We're still at the business dinner where Lars is looking for an opening to ask Nils why he bought last time, for cash. He's satisfied Nils that putting his California place in an LLC isn't a good idea. He's still swimming around in related thoughts, though. An LLC does offer liability protection. Lars has to stop and get it straight how that works each time he explains it. He's not a lawyer, though. It's hard enough to avoid tax mistakes.

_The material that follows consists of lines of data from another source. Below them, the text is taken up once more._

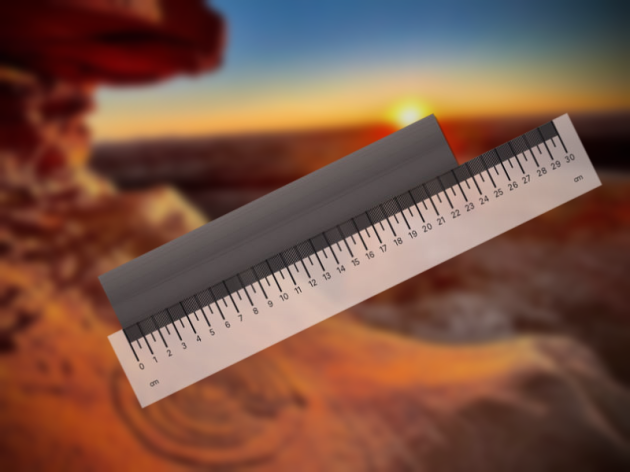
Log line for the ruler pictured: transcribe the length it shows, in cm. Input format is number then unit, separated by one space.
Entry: 23.5 cm
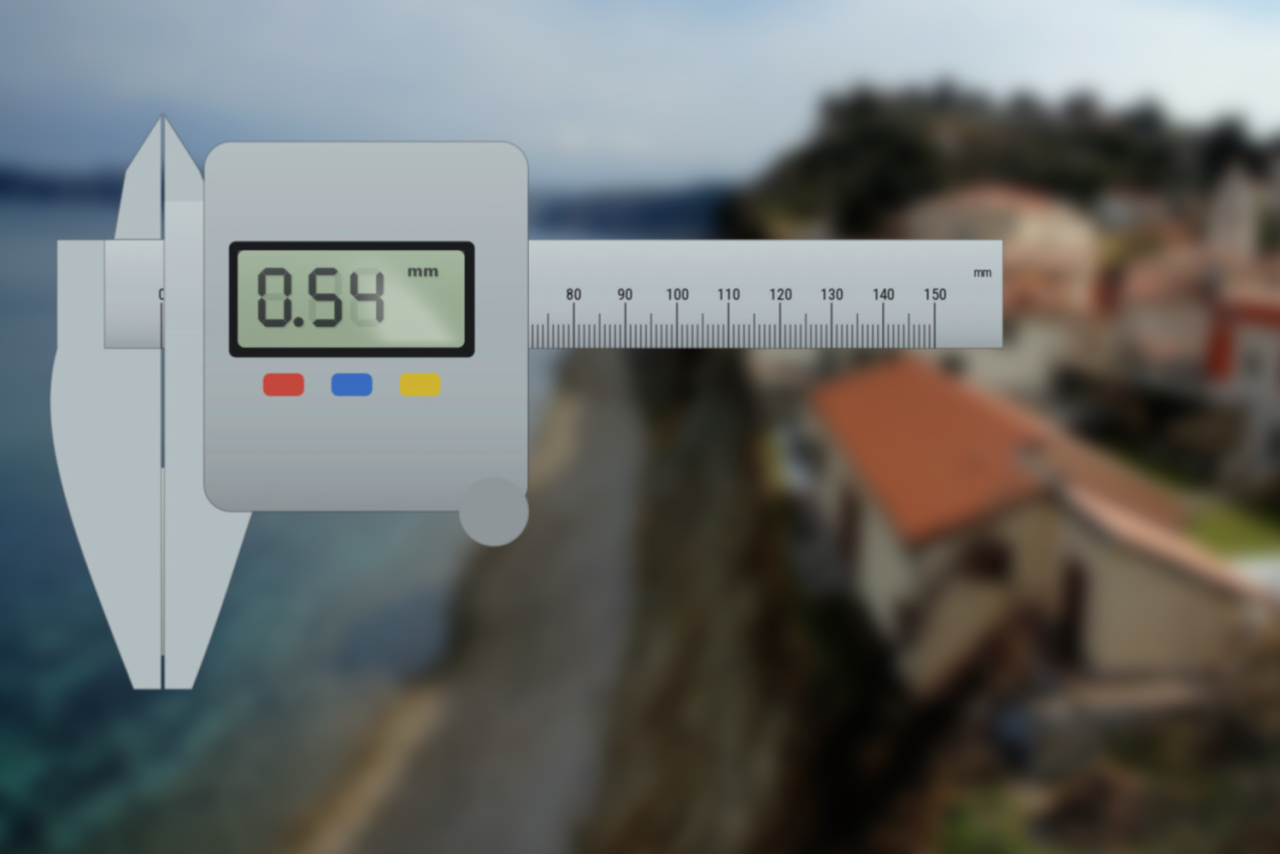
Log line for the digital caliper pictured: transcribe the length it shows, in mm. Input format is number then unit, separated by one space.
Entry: 0.54 mm
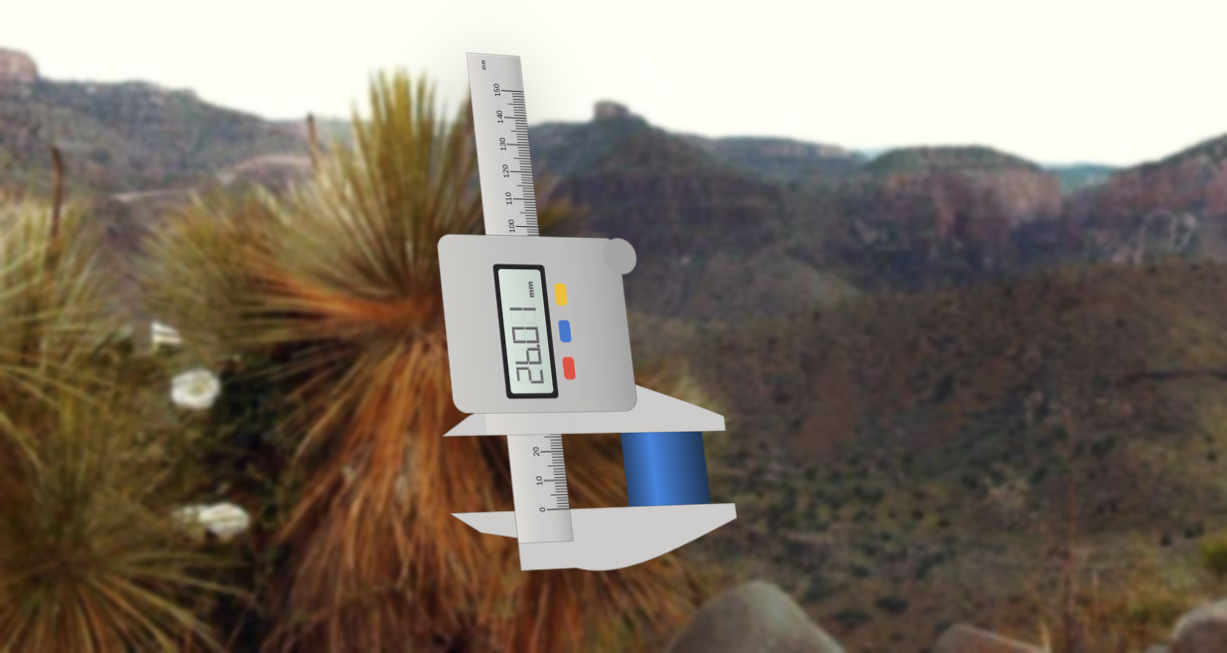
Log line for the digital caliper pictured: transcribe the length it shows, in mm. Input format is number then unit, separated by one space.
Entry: 26.01 mm
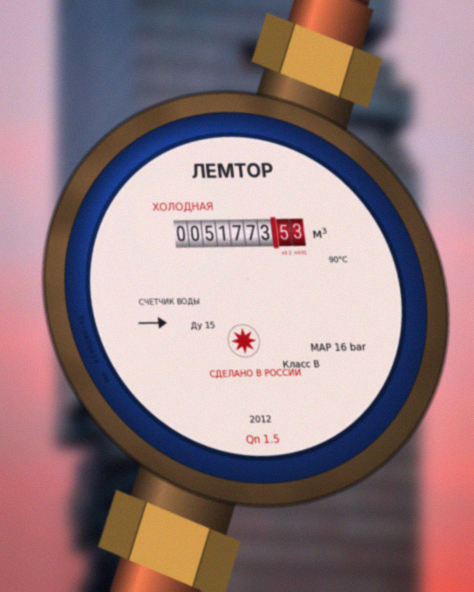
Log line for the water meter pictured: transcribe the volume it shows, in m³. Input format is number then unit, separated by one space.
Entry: 51773.53 m³
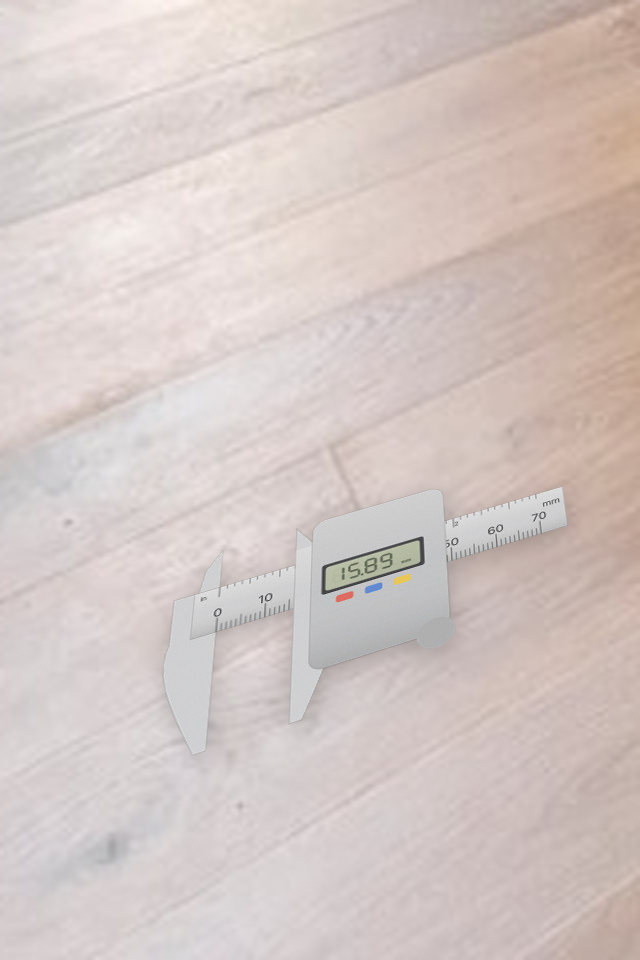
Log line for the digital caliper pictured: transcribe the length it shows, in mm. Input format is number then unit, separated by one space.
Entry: 15.89 mm
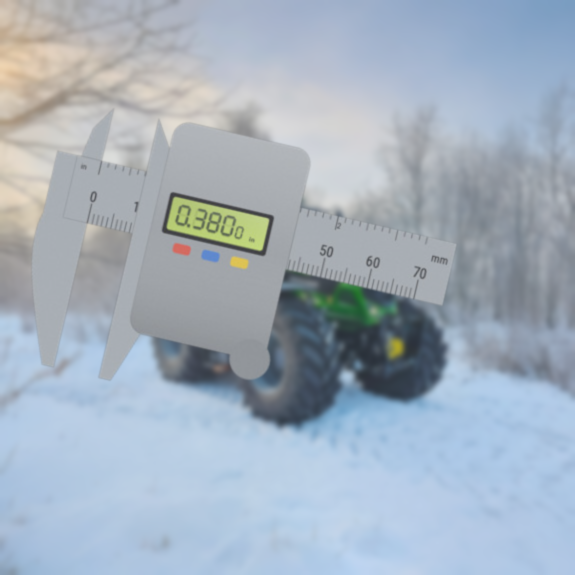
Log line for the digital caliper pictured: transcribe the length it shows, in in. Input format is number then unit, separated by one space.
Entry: 0.3800 in
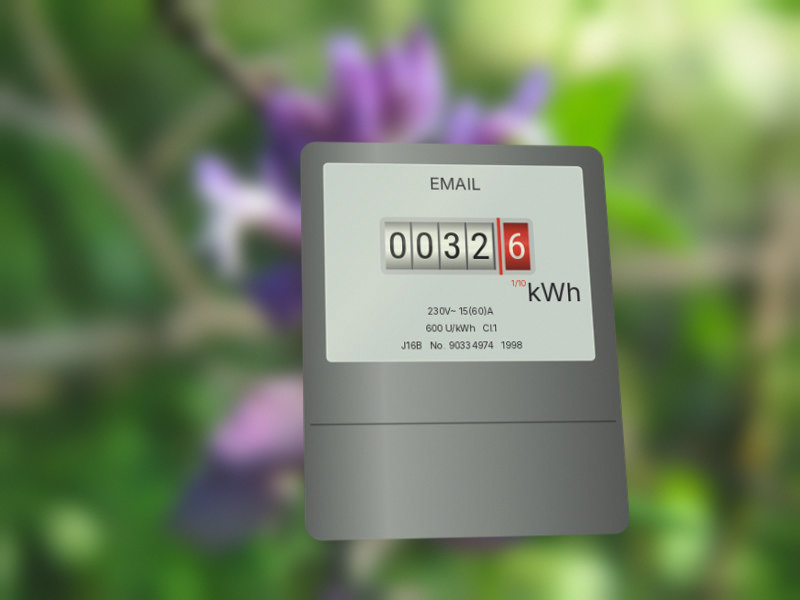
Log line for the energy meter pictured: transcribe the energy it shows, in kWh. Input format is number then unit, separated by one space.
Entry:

He recalls while Nils is off at the bathroom, an unfortunate case he'd heard about at a seminar. A woman in her eighties had a stroke and went to assisted living. Alerted to the benefits of estate planning, her attorney son helped to transfer her residence to a family partnership. She then gave partnership interests to her family, to reduce her taxable estate. As Lars remembers it, the debt on the home didn't go into the partnership but the partnership proceeded to pay it on behalf of the woman. It also made cash distributions to mom to support her, but didn't give money to the other family partners. The courts nullified the gifts of partnership interests to her family, and brought everything back into the taxable estate. The speaker at the seminar had indicated disdain for such poor planning, but Lars has learned that it isn't that easy when dealing with real people and their money. But there is a lesson from this and other cases, as Lars has summed up in his mind to keep it simple: a family partnership or LLC should be run as much as possible as if it's a venture of unrelated people.
Nils comes back to the table and announces "I'm buying tonight." Perfect.